_Data provided_
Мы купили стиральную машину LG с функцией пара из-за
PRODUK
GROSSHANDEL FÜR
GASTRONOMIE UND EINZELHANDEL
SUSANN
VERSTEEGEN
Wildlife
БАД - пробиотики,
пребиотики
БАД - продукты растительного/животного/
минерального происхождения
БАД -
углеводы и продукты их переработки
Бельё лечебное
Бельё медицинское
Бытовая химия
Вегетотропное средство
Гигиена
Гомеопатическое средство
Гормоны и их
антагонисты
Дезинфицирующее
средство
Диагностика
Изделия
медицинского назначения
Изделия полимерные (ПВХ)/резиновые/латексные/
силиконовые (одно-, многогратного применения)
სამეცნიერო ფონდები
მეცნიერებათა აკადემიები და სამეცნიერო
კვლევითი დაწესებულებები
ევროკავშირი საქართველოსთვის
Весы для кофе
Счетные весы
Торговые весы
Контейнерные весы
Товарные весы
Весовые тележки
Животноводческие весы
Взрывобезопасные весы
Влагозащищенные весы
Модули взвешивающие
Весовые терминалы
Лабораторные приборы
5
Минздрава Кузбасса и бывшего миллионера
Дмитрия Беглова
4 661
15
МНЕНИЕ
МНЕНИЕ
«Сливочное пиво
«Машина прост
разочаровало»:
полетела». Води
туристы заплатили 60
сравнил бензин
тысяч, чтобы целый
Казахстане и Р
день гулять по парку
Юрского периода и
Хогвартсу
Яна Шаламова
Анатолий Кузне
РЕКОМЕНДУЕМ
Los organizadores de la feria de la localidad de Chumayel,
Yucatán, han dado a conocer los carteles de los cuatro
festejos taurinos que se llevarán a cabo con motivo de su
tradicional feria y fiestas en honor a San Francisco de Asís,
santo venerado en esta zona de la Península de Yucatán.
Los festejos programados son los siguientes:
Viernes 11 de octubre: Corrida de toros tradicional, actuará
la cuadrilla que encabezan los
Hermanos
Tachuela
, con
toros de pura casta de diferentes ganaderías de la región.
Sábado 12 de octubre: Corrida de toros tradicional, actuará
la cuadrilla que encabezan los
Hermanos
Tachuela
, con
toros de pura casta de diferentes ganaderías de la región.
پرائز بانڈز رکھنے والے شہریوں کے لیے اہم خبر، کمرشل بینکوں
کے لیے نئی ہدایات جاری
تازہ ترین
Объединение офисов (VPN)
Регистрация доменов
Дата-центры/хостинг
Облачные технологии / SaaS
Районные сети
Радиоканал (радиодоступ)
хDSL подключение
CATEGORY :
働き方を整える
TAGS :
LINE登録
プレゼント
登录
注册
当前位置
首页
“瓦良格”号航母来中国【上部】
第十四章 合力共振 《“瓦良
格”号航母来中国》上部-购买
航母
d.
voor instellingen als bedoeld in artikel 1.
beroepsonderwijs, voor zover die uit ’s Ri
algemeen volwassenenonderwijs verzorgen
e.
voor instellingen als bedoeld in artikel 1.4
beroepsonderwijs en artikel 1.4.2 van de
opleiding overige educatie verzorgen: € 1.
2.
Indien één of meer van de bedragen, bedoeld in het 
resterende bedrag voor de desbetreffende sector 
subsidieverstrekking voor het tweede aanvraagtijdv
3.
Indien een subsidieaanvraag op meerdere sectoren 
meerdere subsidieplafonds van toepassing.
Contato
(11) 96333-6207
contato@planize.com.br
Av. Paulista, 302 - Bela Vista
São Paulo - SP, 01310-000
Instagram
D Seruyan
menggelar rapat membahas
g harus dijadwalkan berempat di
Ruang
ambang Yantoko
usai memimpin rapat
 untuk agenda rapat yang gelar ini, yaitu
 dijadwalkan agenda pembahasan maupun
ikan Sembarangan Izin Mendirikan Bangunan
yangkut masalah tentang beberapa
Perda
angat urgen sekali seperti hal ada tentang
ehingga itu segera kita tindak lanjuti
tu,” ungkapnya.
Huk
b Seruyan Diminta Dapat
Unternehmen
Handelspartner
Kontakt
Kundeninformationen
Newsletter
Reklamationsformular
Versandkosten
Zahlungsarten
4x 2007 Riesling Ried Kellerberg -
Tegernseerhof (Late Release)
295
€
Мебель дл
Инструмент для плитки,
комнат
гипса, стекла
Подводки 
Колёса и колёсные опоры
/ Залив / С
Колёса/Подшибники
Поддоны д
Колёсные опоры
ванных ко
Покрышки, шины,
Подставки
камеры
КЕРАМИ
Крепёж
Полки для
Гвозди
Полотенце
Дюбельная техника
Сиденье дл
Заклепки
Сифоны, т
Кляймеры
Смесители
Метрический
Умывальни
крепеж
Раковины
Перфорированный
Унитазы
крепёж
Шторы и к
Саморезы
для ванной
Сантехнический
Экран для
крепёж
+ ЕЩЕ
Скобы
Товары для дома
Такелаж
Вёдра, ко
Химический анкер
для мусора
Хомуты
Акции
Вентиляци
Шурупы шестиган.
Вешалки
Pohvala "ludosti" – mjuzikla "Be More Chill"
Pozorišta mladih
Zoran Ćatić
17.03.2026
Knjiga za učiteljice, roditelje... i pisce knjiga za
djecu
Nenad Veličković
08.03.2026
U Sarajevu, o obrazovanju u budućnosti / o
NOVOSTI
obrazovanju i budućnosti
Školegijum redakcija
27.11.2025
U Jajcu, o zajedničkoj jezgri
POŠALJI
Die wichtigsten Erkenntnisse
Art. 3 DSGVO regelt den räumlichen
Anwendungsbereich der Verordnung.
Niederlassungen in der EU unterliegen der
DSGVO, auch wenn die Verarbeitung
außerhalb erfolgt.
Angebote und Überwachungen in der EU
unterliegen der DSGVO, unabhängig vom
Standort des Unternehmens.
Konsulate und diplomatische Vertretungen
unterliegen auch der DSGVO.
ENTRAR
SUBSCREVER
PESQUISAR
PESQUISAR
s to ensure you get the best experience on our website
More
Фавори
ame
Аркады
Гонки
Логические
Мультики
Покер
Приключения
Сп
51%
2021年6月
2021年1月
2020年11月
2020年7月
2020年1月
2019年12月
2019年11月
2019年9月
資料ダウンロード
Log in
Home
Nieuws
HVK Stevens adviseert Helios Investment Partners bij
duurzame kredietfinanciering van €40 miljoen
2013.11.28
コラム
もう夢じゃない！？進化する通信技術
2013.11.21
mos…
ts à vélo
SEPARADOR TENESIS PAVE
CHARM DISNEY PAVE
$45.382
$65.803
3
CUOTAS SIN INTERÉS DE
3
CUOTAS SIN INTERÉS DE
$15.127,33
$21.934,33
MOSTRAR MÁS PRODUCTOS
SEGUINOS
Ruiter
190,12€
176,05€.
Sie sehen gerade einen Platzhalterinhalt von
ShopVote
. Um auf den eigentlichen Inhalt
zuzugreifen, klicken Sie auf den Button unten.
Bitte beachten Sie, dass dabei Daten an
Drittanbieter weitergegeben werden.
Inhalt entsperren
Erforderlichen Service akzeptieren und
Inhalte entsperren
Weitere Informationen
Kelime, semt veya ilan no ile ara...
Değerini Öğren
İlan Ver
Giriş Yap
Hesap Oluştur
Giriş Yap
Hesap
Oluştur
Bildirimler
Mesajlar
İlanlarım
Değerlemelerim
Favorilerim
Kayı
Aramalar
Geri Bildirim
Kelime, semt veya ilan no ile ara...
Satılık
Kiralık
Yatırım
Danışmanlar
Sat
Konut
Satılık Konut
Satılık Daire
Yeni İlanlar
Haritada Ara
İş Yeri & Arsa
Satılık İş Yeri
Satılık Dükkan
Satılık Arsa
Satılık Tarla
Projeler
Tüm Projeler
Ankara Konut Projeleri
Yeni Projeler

_Prompt_
Copy out each line of the data that has the word "obrazovanju" in it.

_Response to the task_
U Sarajevu, o obrazovanju u budućnosti / o
obrazovanju i budućnosti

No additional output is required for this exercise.